Looking at the entries underneath, work out how many lines contain "Page". Write only that number.

**Data to examine**:
-*-*-

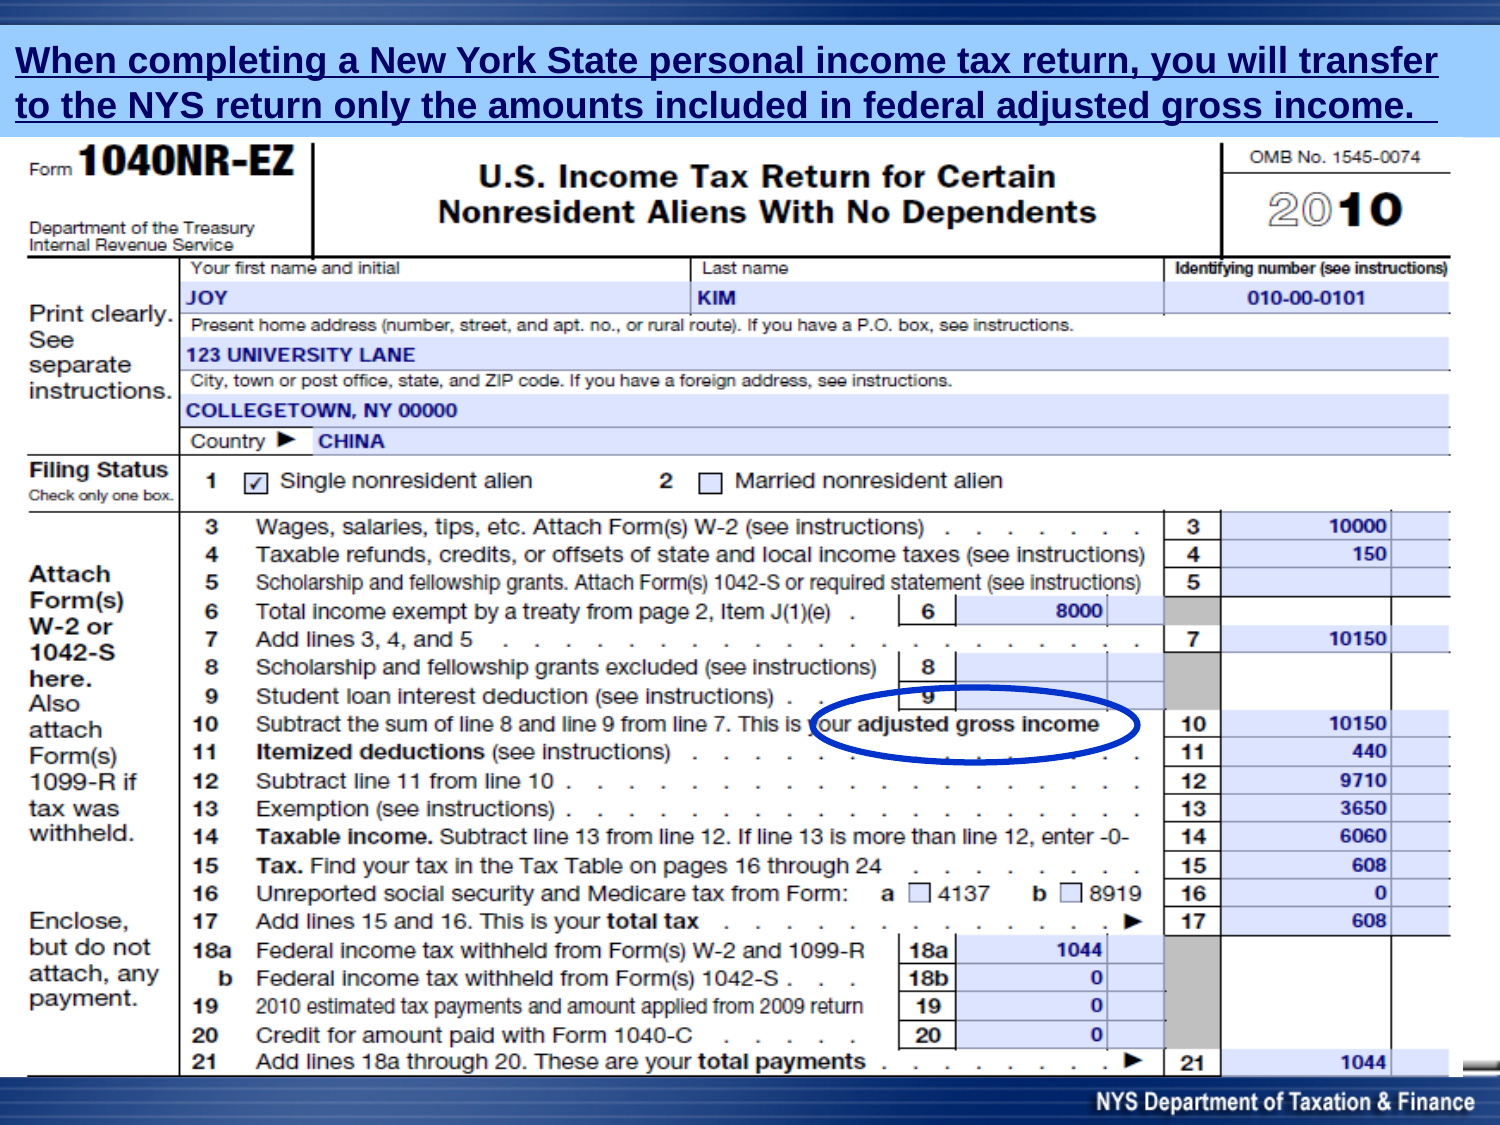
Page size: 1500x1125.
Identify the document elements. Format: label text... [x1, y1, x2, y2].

title When completing a New York State personal income tax return, you will transfer to the NYS return only the amounts included in federal adjusted gross income. [0, 24, 1500, 138]
picture [0, 0, 1500, 24]
picture [0, 137, 1500, 1125]
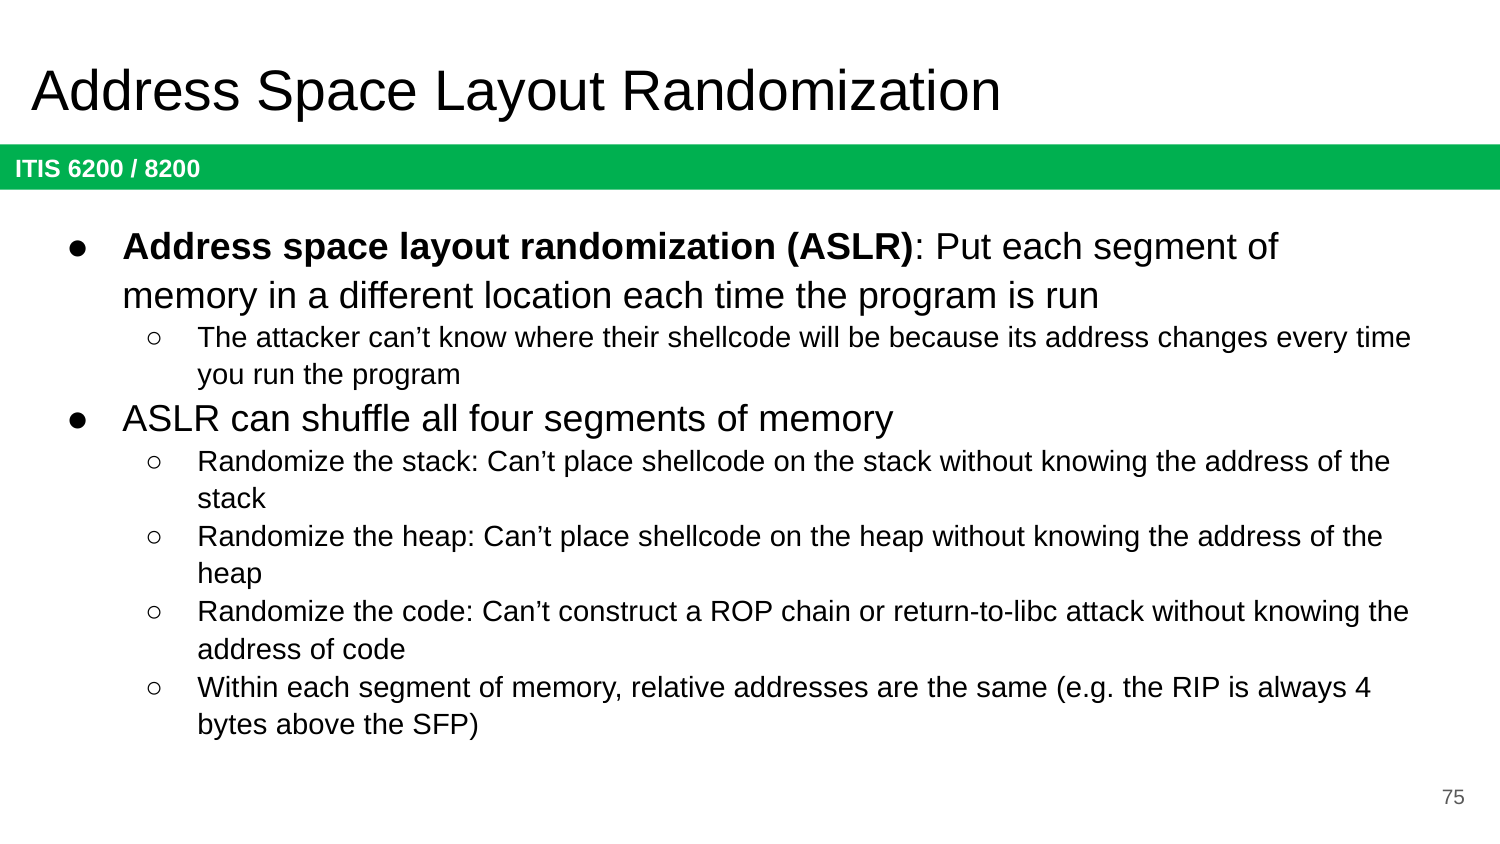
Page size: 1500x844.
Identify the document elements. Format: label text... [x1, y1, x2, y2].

slide_number 75 [1389, 764, 1480, 830]
title Address Space Layout Randomization [16, 44, 1415, 139]
list Address space layout randomization (ASLR): Put each segment of memory in a different location each time the program is run The attacker can’t know where their shellcode will be because its address changes every time you run the program ASLR can shuffle all four segments of memory Randomize the stack: Can’t place shellcode on the stack without knowing the address of the stack Randomize the heap: Can’t place shellcode on the heap without knowing the address of the heap Randomize the code: Can’t construct a ROP chain or return-to-libc attack without knowing the address of code Within each segment of memory, relative addresses are the same (e.g. the RIP is always 4 bytes above the SFP) [32, 204, 1431, 823]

-*-*-

**Output for this exercise**: 2